§ **Exercise objective**: Which lines of the entries hold the string "middle"? Copy each one.

§ **Source material**:
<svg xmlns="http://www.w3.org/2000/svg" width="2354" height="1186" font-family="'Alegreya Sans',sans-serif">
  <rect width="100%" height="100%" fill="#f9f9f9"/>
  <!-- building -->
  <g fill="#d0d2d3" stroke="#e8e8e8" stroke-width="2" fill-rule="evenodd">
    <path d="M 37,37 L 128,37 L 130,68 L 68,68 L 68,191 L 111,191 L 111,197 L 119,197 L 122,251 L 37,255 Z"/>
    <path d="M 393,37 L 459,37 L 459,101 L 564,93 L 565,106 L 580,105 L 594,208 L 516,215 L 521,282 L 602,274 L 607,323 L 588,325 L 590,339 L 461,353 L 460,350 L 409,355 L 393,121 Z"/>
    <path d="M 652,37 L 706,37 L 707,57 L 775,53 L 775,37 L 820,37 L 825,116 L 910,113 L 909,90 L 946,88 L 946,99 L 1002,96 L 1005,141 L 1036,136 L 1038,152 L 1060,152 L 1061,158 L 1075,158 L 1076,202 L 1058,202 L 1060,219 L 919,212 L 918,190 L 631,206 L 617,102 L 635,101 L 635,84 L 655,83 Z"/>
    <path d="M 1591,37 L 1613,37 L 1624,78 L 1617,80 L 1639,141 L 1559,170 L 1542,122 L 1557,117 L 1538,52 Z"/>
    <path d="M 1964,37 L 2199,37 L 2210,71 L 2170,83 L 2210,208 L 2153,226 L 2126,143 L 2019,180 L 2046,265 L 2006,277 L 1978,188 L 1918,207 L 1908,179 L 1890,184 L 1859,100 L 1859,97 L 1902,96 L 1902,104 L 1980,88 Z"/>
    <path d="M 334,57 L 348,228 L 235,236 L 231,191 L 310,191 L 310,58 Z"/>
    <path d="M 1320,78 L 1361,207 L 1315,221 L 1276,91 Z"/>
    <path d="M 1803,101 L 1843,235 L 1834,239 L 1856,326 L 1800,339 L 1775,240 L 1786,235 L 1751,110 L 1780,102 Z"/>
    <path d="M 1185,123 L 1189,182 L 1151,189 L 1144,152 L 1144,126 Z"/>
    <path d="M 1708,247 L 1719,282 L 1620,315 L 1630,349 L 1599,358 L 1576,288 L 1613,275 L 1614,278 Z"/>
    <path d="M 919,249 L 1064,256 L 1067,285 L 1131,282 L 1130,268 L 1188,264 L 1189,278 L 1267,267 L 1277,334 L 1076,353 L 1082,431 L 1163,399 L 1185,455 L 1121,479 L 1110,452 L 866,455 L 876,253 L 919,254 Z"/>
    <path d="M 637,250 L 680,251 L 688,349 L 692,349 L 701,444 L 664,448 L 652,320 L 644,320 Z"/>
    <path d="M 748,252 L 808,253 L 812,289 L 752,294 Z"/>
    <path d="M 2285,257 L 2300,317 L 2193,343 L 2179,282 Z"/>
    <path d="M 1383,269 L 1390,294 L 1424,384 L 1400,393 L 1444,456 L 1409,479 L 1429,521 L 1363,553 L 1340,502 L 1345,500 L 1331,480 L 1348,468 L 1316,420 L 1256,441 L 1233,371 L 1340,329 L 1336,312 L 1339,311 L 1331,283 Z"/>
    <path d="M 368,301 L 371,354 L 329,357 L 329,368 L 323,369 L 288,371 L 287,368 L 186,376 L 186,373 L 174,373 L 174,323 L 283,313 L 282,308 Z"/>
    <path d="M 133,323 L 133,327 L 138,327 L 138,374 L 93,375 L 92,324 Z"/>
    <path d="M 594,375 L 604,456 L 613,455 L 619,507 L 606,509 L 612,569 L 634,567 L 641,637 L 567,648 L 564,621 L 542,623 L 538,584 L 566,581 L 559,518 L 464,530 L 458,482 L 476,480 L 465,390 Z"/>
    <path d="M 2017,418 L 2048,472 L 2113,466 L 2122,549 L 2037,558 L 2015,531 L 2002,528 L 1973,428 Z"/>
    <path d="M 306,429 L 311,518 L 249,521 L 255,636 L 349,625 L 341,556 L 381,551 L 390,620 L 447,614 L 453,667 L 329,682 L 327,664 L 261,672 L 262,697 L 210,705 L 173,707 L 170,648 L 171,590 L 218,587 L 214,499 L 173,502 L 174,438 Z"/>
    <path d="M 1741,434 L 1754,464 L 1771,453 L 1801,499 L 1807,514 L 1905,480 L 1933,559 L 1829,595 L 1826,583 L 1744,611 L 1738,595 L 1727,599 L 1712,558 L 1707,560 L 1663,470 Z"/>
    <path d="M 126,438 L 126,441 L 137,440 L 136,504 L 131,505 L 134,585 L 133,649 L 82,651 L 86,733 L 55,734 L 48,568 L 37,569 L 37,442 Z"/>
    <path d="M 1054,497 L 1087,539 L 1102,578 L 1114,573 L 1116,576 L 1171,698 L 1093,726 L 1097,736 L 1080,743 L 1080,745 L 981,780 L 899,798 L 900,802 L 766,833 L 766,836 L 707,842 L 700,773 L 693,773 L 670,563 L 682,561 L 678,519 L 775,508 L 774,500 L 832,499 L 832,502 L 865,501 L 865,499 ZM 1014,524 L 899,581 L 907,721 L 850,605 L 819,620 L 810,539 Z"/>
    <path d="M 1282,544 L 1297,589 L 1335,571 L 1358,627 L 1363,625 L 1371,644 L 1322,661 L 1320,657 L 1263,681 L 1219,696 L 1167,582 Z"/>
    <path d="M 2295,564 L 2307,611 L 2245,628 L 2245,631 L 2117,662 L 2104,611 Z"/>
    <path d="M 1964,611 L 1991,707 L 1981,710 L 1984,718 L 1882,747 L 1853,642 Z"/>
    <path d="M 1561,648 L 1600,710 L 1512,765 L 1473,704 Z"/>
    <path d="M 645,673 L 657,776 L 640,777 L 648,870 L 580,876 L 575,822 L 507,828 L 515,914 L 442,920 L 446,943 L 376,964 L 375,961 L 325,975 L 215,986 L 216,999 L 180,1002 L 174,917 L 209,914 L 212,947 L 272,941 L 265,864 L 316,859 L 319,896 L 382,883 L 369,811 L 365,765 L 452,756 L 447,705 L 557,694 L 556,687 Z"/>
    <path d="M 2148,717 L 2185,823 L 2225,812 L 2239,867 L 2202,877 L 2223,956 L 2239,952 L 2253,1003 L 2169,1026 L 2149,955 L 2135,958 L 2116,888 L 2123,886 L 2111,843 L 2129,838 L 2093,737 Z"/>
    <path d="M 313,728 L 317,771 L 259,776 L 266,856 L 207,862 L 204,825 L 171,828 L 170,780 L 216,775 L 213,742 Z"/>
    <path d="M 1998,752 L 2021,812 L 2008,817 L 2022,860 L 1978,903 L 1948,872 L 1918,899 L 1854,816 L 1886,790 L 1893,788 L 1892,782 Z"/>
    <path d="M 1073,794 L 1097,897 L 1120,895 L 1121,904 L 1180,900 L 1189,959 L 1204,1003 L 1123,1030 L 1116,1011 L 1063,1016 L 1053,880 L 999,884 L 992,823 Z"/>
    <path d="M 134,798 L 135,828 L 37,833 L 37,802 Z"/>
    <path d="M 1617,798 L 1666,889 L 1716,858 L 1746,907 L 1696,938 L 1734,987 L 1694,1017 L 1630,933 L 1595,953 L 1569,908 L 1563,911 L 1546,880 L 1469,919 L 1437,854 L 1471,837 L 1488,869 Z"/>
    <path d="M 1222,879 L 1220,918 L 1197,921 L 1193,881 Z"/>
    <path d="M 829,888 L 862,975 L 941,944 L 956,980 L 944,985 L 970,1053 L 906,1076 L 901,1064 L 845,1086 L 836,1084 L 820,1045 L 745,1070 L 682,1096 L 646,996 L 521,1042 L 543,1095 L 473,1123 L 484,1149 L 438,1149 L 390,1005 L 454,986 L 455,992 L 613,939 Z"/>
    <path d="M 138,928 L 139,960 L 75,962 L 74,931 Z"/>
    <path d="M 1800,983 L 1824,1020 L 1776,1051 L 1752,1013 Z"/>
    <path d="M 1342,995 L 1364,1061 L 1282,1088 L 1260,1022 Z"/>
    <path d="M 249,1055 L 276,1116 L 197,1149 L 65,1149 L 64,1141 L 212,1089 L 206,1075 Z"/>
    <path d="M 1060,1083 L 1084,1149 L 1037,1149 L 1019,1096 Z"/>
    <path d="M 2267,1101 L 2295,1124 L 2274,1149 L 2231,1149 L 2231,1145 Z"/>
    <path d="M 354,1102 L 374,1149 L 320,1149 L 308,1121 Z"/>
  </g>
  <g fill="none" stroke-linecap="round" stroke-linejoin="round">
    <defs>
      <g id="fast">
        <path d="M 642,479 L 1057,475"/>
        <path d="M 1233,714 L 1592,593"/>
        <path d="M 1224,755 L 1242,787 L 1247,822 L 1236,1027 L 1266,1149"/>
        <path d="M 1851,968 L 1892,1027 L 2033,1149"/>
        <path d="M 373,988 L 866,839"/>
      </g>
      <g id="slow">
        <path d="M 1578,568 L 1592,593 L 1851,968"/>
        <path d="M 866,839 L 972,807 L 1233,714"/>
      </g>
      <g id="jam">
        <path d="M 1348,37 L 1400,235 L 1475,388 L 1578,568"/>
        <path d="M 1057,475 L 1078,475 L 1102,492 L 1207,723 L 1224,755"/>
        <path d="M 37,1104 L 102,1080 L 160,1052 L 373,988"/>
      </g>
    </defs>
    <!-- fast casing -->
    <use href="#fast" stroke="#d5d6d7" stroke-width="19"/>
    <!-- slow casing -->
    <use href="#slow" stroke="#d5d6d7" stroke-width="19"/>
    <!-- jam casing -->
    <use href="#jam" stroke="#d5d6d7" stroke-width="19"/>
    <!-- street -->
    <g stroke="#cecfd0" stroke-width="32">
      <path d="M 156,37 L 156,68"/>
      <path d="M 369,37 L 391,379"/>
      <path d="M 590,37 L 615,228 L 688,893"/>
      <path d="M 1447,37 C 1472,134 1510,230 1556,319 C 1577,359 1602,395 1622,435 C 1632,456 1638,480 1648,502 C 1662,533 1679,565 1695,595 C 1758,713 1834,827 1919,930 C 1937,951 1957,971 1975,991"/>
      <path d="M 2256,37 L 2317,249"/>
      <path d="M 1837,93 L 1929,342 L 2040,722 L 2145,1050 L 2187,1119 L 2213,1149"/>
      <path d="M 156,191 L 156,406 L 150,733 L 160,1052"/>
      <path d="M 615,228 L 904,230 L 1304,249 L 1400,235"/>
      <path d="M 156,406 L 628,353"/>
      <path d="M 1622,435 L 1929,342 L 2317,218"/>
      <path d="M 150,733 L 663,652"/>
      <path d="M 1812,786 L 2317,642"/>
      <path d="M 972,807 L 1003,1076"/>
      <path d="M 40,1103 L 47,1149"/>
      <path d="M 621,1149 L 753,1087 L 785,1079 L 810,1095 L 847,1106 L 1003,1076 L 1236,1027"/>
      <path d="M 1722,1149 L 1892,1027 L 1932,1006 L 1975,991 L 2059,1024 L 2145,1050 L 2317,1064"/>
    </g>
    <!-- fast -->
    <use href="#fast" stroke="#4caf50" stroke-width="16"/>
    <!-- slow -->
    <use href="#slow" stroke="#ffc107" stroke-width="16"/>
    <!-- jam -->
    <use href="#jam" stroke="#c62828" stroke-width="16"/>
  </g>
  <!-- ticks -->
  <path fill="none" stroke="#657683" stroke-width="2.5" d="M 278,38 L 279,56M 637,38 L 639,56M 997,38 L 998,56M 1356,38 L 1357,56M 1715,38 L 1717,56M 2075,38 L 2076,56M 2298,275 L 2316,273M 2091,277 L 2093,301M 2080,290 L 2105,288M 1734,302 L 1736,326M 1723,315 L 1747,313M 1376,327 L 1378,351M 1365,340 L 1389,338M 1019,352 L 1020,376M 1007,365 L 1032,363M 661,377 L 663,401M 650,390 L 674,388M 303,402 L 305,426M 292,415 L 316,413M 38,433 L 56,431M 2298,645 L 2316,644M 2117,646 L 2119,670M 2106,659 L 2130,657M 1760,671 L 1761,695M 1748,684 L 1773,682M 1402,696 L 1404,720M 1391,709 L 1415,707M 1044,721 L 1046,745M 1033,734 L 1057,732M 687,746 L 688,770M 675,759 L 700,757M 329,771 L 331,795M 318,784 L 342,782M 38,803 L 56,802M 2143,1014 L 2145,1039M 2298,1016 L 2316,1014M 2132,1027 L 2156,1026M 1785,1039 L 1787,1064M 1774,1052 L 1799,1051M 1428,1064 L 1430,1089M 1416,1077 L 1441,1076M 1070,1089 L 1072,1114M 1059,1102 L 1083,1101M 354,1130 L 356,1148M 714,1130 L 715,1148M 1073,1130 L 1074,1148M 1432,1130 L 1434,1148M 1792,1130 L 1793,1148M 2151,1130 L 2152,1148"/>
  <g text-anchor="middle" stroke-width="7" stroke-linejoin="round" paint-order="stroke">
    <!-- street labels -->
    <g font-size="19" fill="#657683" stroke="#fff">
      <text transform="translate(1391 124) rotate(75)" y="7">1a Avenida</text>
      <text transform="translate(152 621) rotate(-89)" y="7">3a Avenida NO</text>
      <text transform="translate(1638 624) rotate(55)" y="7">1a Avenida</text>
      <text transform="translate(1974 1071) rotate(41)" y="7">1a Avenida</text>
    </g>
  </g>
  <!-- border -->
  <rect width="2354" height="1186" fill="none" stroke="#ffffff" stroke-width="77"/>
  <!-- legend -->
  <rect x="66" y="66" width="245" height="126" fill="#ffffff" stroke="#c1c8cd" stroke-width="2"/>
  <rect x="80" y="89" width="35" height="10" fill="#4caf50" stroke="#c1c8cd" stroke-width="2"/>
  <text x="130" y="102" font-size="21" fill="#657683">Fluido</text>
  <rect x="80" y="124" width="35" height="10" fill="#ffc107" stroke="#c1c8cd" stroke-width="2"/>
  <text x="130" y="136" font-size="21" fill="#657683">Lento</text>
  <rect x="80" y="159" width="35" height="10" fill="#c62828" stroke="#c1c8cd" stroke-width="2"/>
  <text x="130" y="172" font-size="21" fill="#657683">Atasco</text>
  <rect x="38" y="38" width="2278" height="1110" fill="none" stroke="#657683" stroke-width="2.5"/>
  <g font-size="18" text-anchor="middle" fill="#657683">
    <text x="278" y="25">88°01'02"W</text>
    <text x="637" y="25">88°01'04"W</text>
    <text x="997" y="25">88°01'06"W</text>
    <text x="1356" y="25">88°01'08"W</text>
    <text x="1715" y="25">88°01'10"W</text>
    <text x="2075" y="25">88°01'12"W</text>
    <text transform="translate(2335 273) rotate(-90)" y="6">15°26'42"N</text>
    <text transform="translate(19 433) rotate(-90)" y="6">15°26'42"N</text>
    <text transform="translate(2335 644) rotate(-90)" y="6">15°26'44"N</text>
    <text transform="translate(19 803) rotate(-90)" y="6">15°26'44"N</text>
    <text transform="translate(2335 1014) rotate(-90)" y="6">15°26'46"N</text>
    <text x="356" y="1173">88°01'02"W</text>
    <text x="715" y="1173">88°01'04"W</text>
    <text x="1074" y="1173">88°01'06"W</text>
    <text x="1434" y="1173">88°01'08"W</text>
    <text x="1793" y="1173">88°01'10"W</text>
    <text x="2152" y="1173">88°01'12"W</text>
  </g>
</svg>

§ **Problem solution**:
  <g text-anchor="middle" stroke-width="7" stroke-linejoin="round" paint-order="stroke">
  <g font-size="18" text-anchor="middle" fill="#657683">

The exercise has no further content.